En apprenant que la présidence de la COP28 est assumée par les Emirats arabes unis, des sourcils se sont levés. Sans doute les mêmes sourcils qui se sont levés lorsqu’EDF a émis, le 28 novembre, la première obligation verte liée au financement… de son parc nucléaire existant.
Tout est en adéquation avec la réglementation puisque ces investissements sont alignés avec la taxonomie européenne. L’enthousiasme du marché était au rendez-vous: 3,3 milliards d’euros de carnets d’ordres pour un emprunt initialement prévu de 750 millions d’euros. Avec une prime de risque initiale de +75 points de base, l’espace pour resserrer les conditions était limité, mais EDF est parvenu à la réduire à 73 points de base et à augmenter la taille de l’emprunt à 1 milliard d’euros. En moins d’une semaine, le prix de l’obligation s’est apprécié de plus de 1%. Négligeable? Pas vraiment, surtout pour une maturité courte de 3,5 années. Le mouvement généralisé de compression des primes de risques lui a bien sûr été favorable, mais celui du rallye des rendements obligataires sans risque encore plus. En moins d’une semaine, le rendement de l’emprunt est passé de 3,83% à 3,51%.

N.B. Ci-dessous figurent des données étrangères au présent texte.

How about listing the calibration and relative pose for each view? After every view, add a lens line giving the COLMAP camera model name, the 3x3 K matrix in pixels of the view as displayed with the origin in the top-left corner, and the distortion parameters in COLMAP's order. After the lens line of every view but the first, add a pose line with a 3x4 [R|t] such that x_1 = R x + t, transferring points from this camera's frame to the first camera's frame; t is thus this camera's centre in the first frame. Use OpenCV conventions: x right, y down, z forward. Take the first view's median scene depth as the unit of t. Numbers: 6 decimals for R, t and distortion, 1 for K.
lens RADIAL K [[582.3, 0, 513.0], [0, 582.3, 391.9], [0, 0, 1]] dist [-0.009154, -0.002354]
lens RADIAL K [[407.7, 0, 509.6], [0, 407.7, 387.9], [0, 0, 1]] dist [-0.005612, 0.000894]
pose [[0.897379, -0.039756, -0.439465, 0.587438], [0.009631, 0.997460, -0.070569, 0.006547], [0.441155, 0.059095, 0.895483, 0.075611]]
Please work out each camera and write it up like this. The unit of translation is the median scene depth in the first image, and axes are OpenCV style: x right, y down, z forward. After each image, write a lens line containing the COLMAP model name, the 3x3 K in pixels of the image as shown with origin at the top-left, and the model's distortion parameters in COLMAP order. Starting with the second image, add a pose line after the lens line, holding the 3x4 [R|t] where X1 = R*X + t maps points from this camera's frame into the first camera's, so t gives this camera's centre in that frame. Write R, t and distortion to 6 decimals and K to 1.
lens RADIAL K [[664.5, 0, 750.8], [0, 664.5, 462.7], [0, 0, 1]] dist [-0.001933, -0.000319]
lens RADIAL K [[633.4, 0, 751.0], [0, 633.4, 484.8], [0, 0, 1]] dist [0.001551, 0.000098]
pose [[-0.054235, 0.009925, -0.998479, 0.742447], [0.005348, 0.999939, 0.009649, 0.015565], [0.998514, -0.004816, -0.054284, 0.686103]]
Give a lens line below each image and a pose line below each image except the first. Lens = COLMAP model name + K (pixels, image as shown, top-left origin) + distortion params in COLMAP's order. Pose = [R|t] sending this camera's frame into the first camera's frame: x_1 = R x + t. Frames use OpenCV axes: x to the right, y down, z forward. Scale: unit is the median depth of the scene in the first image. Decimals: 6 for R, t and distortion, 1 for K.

Cet exemple est parlant à plusieurs niveaux. Il nous montre à quel point les marchés obligataires ont le vent en poupe depuis ces dernières semaines, mais également que l’appétit des investisseurs reste fort, que la dette soit durable ou non. Il est l’un des nombreux exemples qui illustre la solide activité du marché primaire des obligations vertes en novembre, le second mois le plus actif cette année avec 57 milliards de dollars de nouveaux emprunts. Il s’agit également du second mois de novembre le plus actif depuis la création de ce marché en 2007. Malgré ces records, le marché de la dette ESG terminera, selon une analyse de Barclays, légèrement en dessous des volumes émis en 2022. 2024 est attendue en ligne avec ces deux dernières années, soit 825 milliards de dollars pour la dette ESG globale.
A quoi cette stagnation est-elle due? La tendance en provenance des Etats-Unis, due entre autres à des différences réglementaires et politiques, n’y est pas étrangère. Selon les prévisions de Goldman Sachs, les sociétés américaines devraient avoir émis en 2023 la moitié de ce qu’elles avaient émis l’année précédente en terme d’obligations ESG. D’autres prennent le relais, sur fonds de COP28, les pays africains comme le Kenya et la Tanzanie manifestent leurs ambitions à émettre de la dette ESG, le continent asiatique est également actif, tout comme le sud-américain. Il serait toutefois faux d’imaginer que les Etats-Unis sont totalement réfractaires, puisqu’ils viennent de s’engager à verser 3 milliards de dollars dans le Fonds vert pour le climat.
Dans ce marché en constante évolution, il ne faut jamais présager de rien. Qui aurait parié il y a encore quelques années que l’énergie nucléaire ferait un retour en force, allant même jusqu’à entrer dans les projets éligibles pour émettre des obligations vertes? Sur la voie de la décarbonisation, il faut accepter que rien n’est parfait, qu’il n’y a pas une seule réponse et que parfois choisir entre la peste et le choléra est nécessaire et dépend finalement des sensibilités de chacun.